Need some advice. I married a girl from another country (Asian culture, me being white), and we've been married for about 3 years now. As is more common in where my parents are from (Eastern Europe), my mother is extremely protective of me (and has been for the last whatever # of years), to the point of calling me on a cold morning to tell me to wear a scarf (not to mention that anytime she needs computer help, question about Excel, suggestion about where cheap fruits are sold, etc. etc. etc. she calls me). Not surprisingly, this being entirely different from how Asian cultures work (where once a child is out of the house, the parents are nearly automatically expected to back off and let them be, no matter how much they miss them and so on), this has driven my wife to the point of threatening to break up with me.

My difficulty with it is that my mother is extremely self-confident and has no doubts that her way is the right way, and when I tried to change her mind in other respects in the past, it has frequently ended rather negatively. Convincing her of something this big ("leave me alone") seems like an almost impossible endeavour. 

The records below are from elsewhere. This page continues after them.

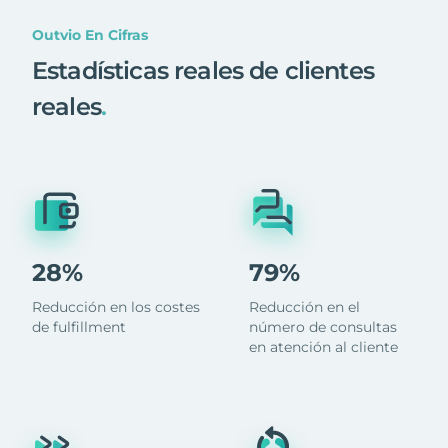
Outvio En Cifras
Estadísticas reales de clientes
reales
.
28%
79%
Reducción en los costes
Reducción en el
de fulfillment
número de consultas
en atención al cliente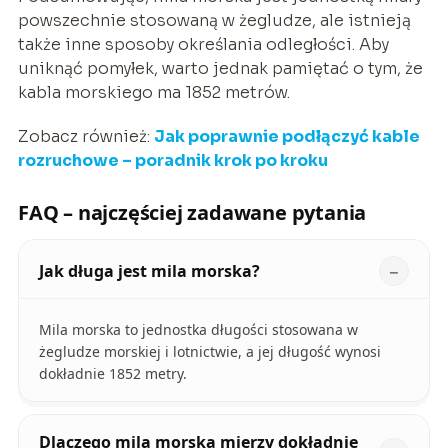
powszechnie stosowaną w żegludze, ale istnieją
także inne sposoby określania odległości. Aby
uniknąć pomyłek, warto jednak pamiętać o tym, że
kabla morskiego ma 1852 metrów.
Zobacz również:
Jak poprawnie podłączyć kable
rozruchowe – poradnik krok po kroku
FAQ – najczęściej zadawane pytania
Jak długa jest mila morska?
Mila morska to jednostka długości stosowana w
żegludze morskiej i lotnictwie, a jej długość wynosi
dokładnie 1852 metry.
Dlaczego mila morska mierzy dokładnie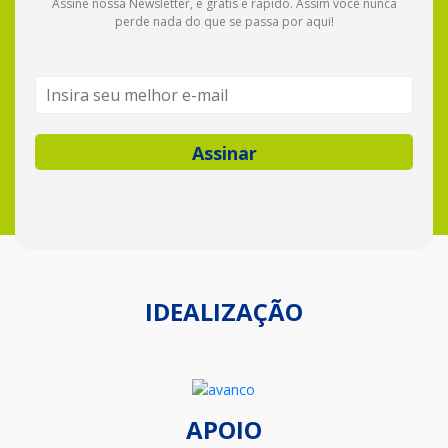
Assine nossa Newsletter, é grátis e rápido. Assim você nunca
perde nada do que se passa por aqui!
IDEALIZAÇÃO
APOIO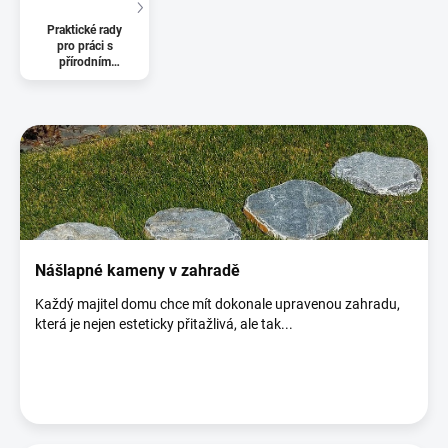
Praktické rady
pro práci s
přírodním
kamenem
V
ý
p
i
s
č
l
á
Nášlapné kameny v zahradě
n
Každý majitel domu chce mít dokonale upravenou zahradu,
k
která je nejen esteticky přitažlivá, ale tak...
ů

I know that this is an almost entirely too typical a situation. I'm curious to hear of what other people may have done with this or what they think. 

Cheers.


----------



## Into The Light (Sep 14, 2007)

this is a tough one. is your wife asking that your mother backs off a certain amount, or does she expect her to disappear from the picture completely?


----------



## starwalker (Sep 15, 2007)

From as far as I can tell, she just wants the overprotectiveness and the excessive oversight to stop (I don't think I would allow a complete "disappearance" -- after all, this is my mother, and not some random person).


----------



## David Baxter PhD (Sep 15, 2007)

This is an issue that might benefit from an objective third party. Have you considered making an appointment with a couples counselor for you and your wife to discuss how each of you sees the problem and alternatives for dealing with it? You may be surprised to learn how often this kind of thing crops up.


----------



## forgetremember (Sep 15, 2007)

Hi Starwalker! I don't know to what extent your mother might be overmeddling, if she is in fact, but from reading your concern, sounds like your Mom's phone calls are inoffensive (small talk).  Unless the frequency of her calls is annoying (which can be controlled by letting the voice mail pick up her messages for your convenience), perhaps your wife's suggestion to break off your marriage vows is indicative of more serious marital problems which would be worth exploring with her in marriage counselling. I don't know if there's any truth to the "four-year-itch" in a marriage but I heard this so many times that it makes me wonder...

Blessings,

Josée


----------



## David Baxter PhD (Sep 15, 2007)

If you have a four year itch, you might be better off with a dermatologist than a psychologist.


----------



## forgetremember (Sep 15, 2007)

David Baxter said:


> If you have a four year itch, you might be better off with a dermatologist than a psychologist.



The irony is that marriage problems can literally make your skin crawl lol. 

J


----------